The original slot machines were actually created around the idea of the poker game. Winning results were based on the poker card combinations. The games were coin-operated and created in Brooklyn by the Sittman and Pitt company in the latter part of the 19 th century. Unlike today’s slot machines though players didn’t win cash, but because the games were normally in bars and restaurants, they won free prizes in the form of liquor or tobacco. The games were instantly a huge success.

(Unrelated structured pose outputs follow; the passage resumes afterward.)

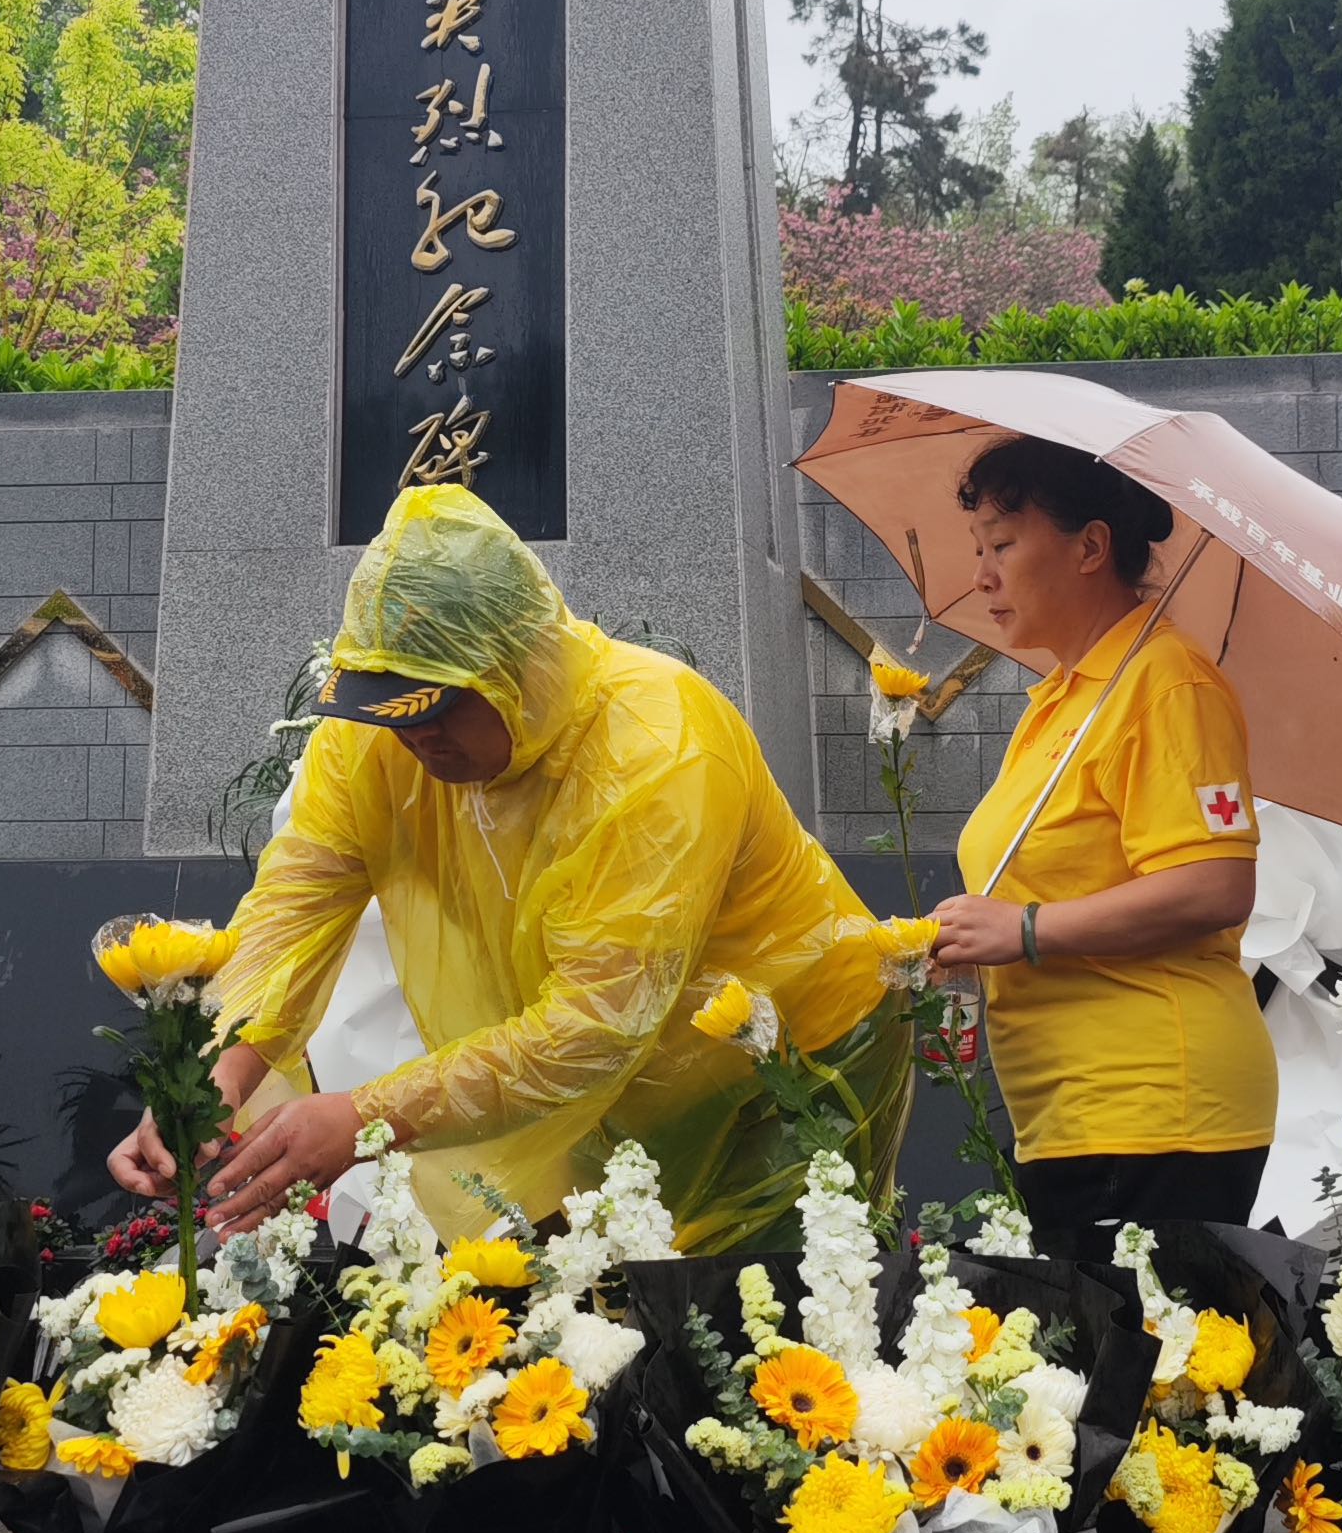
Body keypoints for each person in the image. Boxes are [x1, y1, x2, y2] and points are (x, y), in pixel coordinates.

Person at [129, 485, 902, 1251]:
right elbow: (287, 919)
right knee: (606, 1300)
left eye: (437, 708)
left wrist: (368, 1118)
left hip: (788, 1060)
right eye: (389, 710)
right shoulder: (372, 741)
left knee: (778, 1306)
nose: (416, 739)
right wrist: (208, 1079)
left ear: (521, 669)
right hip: (616, 1094)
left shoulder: (656, 748)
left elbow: (597, 1024)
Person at [921, 436, 1270, 1245]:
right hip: (1072, 1112)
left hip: (1152, 1106)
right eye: (978, 550)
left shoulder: (1167, 683)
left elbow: (1216, 883)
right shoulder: (1062, 700)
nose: (982, 577)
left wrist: (1025, 928)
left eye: (1003, 545)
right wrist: (976, 941)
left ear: (1090, 548)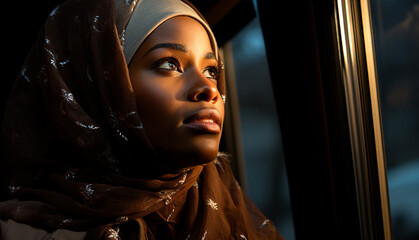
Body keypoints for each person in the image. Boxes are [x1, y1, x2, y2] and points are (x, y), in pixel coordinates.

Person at [0, 0, 285, 239]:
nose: (210, 90)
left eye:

Here’s how the original slot machines worked. A player puts a coin into the slot and then pulls the handle activating a mechanism that would spin a series of drums that were decorated with pictures of different poker cards on them. When the drums came to a stop the “cards” it stopped on would be the players poker hand. The combination of cards would determine whether a player won or lost and what kind of prize they would win. To rig the game in favour of the bar owner the Jack of Hearts and Ten of Spades were removed from the drums in order to reduce the chance of a player winning.
While these poker-based slot machines were the originals, Charles Fey developed the more famous version of the slot machine. The Liberty Bell was created in 1887 and had a huge impact on the market. The Liberty Bell also relied upon playing card symbols at first, but added stars, horseshoes, and bells. The machines was such a success that in a few short years Fey was working constantly to fill the orders he was receiving so he joined up with the Mills Novelty Company.
Fey’s part in the creation of video poker was the “draw” feature which allowed a player to use some of their poker skills instead of relying completely on the luck of the draw. This addition meant a player could hold onto the results of some drums after one spin while spinning the others with the pull of the handle. This combination was the first “hold and draw” action in a slot machine.